> [What the task asks]: Only text is carried over. Reproduce the entries below exactly.

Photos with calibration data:
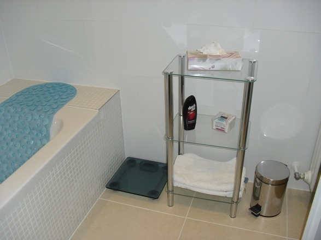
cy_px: 120
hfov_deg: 51.4
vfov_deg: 39.6
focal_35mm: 36
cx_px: 160
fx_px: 334
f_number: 3.1
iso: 100
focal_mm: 6.3
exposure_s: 1/100
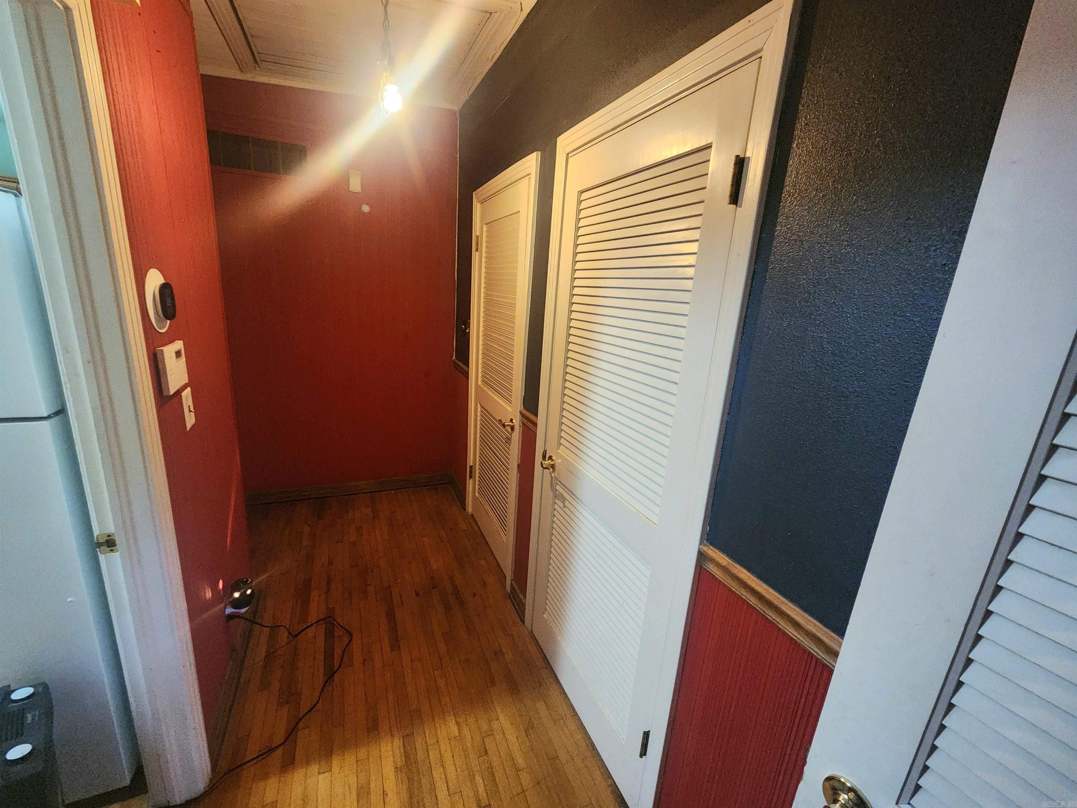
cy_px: 404
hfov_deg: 106.2
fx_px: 404
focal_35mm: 13
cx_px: 538
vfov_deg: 89.9
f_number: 2.2
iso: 500
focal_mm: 2.2
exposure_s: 1/30
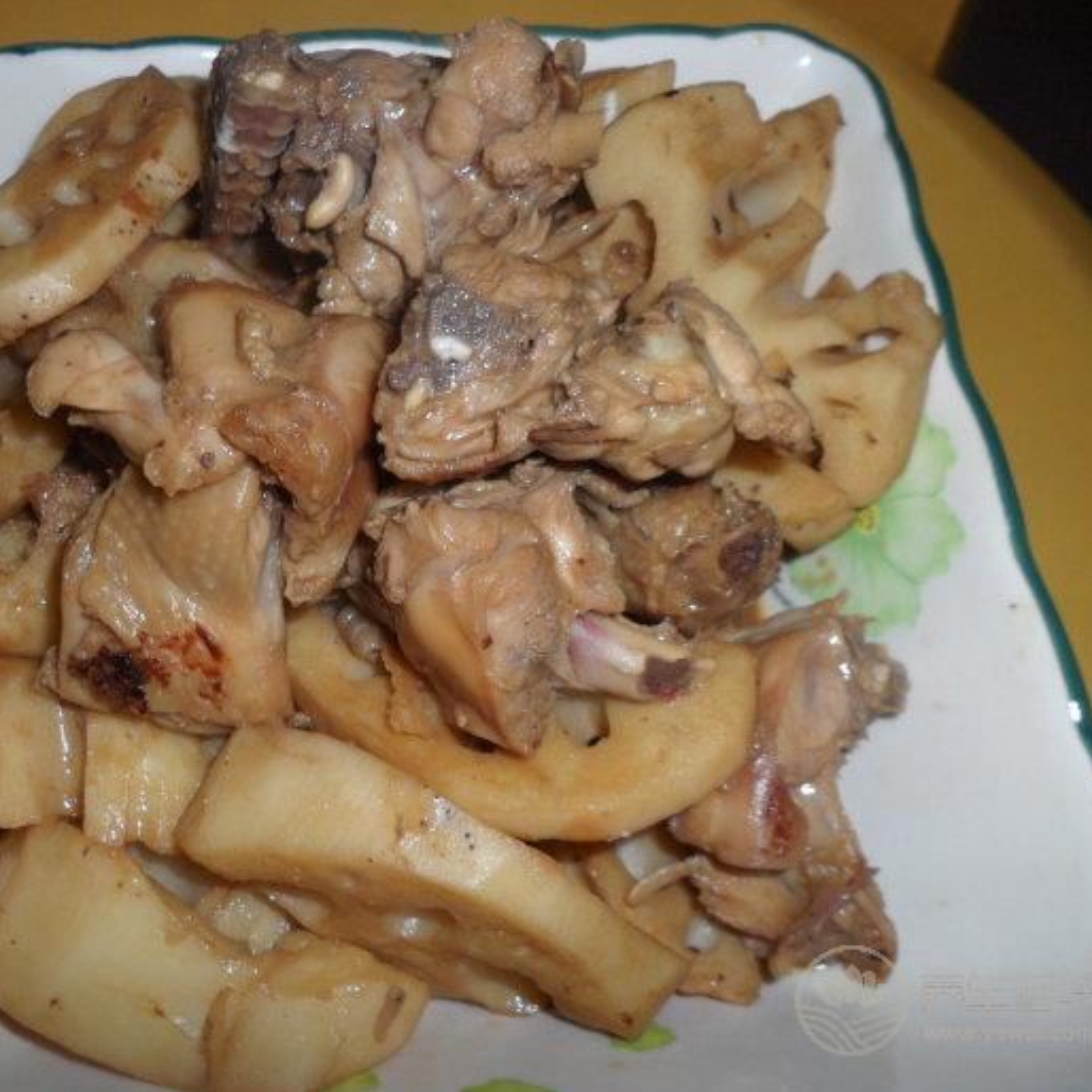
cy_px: 547
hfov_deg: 50.4
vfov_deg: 51.1
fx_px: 1142
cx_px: 389
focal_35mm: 32
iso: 100
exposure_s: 1/15
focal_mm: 4.9
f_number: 8.9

> [Task answer]:
cy_px: 120
hfov_deg: 51.4
vfov_deg: 39.6
focal_35mm: 36
cx_px: 160
fx_px: 334
f_number: 3.1
iso: 100
focal_mm: 6.3
exposure_s: 1/100
cy_px: 404
hfov_deg: 106.2
fx_px: 404
focal_35mm: 13
cx_px: 538
vfov_deg: 89.9
f_number: 2.2
iso: 500
focal_mm: 2.2
exposure_s: 1/30
cy_px: 547
hfov_deg: 50.4
vfov_deg: 51.1
fx_px: 1142
cx_px: 389
focal_35mm: 32
iso: 100
exposure_s: 1/15
focal_mm: 4.9
f_number: 8.9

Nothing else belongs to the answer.